Andererseits konnten wir auch oft bemerken wie schwierig es für die Kinder ist eigenständig zu arbeiten, mit Gruppenarbeiten zu Recht zu kommen und sich über längere Zeiträume zu konzentrieren. Außerdem gibt es bei manchen Kindern eine Art Grenze, über die hinaus sie nicht mehr leisten können. Das war manchmal sehr frustrierend, wenn man ihnen manches einfach nicht beibringen konnte. Für uns war es mal eine ganz andere Erfahrung, dort zu sein, die uns viele positive Erlebnisse bescherte, die uns aber vor allem auch auf den Boden der Tatsachen holte. Wenn wir bedenken, dass wir uns „nur“ Sorgen über LK- Wahlen oder das Abitur machen, andere Menschen hingegen ohne Schulabschluss und somit ohne richtige Zukunftsperspektive sind, und aufgrund ihrer Behinderung oder Lebensverhältnisse nicht wirklich die Chance bekommen, dies zu ändern. Es war schockierend mitzubekommen, wie sie ihre Zukunft sehen. Auch wenn es eine realistische Vorstellung ist, finden wir es nicht normal, sich schon im Jugendalter als zukünftigen Hartz-IV- Empfänger zu sehen. Die meisten werden vorrausichtlich keinen Abschluss erwerben, außerdem gibt es für diese Menschen zu wenig Jobs. Das ist auch ein Problem, das uns erst seit dem Praktikum wirklich bewusst ist, und was geändert werden muss. Durch das Praktikum wurde uns außerdem klar, wie wichtig es ist, sie in die Gesellschaft mit einzubeziehen und ihnen Chancen auf ein gutes Leben zu bieten.

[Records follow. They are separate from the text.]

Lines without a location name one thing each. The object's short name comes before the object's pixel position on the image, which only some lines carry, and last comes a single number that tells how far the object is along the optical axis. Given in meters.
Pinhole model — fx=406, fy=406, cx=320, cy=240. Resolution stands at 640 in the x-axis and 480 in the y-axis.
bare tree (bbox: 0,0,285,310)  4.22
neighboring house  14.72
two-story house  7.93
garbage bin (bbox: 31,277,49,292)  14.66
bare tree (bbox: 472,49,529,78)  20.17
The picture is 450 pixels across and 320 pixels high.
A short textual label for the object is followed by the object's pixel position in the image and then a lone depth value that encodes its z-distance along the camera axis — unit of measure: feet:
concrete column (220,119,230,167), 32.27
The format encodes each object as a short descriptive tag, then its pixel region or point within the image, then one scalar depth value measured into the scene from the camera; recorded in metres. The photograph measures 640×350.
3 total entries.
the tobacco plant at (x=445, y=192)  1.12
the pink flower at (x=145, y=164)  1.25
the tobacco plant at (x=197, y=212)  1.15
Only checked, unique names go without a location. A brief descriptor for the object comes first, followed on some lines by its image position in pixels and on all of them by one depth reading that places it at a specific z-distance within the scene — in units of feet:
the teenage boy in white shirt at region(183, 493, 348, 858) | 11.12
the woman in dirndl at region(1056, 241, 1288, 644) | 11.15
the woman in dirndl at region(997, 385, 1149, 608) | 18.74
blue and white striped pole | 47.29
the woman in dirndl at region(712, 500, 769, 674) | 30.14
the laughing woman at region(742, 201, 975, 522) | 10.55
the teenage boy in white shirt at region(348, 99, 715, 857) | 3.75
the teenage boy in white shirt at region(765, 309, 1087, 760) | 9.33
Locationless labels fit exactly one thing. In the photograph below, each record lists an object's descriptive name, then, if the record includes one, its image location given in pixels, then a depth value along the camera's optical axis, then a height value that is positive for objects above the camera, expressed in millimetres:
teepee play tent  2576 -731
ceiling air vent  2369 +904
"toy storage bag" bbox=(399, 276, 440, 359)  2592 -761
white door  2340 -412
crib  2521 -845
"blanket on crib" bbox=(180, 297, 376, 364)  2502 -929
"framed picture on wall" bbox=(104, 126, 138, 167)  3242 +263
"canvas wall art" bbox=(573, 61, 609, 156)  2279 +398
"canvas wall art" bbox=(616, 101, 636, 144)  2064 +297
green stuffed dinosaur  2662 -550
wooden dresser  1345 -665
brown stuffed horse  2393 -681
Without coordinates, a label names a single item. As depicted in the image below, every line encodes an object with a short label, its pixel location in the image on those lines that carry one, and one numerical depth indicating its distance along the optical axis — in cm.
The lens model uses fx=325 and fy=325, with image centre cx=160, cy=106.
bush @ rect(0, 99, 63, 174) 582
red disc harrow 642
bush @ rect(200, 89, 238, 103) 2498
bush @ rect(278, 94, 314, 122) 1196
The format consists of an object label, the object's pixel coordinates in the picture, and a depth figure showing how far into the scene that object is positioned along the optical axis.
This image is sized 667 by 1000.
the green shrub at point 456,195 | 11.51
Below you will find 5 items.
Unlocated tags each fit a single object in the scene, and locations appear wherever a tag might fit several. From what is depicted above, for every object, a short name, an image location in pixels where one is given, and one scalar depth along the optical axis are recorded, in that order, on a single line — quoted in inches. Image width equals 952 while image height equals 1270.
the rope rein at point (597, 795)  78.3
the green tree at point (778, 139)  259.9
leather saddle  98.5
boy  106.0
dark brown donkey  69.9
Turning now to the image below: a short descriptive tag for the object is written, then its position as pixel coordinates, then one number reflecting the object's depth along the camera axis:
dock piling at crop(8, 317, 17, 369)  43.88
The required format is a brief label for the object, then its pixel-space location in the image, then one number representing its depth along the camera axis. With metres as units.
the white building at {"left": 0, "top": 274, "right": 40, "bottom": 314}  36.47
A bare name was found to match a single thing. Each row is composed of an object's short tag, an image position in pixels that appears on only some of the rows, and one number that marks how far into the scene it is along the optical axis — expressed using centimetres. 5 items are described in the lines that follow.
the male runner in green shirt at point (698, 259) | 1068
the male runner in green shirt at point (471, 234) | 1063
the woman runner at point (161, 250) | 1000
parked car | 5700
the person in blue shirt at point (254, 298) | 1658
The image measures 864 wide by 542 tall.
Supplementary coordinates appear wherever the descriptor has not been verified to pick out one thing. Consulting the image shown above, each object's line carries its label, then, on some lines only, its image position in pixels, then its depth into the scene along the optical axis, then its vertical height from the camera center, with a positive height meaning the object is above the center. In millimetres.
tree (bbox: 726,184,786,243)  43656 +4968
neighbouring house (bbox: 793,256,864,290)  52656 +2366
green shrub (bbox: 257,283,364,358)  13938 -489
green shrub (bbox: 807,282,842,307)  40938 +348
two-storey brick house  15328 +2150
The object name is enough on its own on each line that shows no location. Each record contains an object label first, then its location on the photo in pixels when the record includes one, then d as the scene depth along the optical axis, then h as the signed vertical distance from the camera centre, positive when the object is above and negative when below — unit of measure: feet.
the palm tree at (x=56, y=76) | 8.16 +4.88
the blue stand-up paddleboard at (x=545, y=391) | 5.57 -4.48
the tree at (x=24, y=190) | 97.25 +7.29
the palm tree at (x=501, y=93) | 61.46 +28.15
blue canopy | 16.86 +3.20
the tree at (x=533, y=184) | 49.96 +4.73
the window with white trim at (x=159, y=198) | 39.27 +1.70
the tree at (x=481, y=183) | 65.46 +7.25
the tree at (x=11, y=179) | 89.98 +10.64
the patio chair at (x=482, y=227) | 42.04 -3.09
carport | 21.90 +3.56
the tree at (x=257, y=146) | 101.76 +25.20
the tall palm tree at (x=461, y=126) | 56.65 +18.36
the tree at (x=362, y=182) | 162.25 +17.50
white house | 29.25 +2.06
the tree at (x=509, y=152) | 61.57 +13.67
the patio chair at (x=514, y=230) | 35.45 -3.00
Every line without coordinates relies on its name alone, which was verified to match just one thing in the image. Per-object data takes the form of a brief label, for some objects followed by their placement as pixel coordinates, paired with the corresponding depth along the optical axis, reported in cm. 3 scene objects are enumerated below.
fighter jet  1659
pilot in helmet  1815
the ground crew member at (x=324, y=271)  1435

Aufgrund der vielen Erfahrungen, die wir gesammelt haben, finden wir das Sozialpraktikum auf jeden Fall sinnvoll und empfehlenswert. Vor allem weil es Erfahrungen waren, die wir sonst wahrscheinlich nie gemacht hätten, und die uns nun vieles mit anderen Augen sehen lassen. Natürlich war es auch oft anstrengend und unsere Geduld wurde viele Male auf die Probe gestellt, aber es hat sich gelohnt.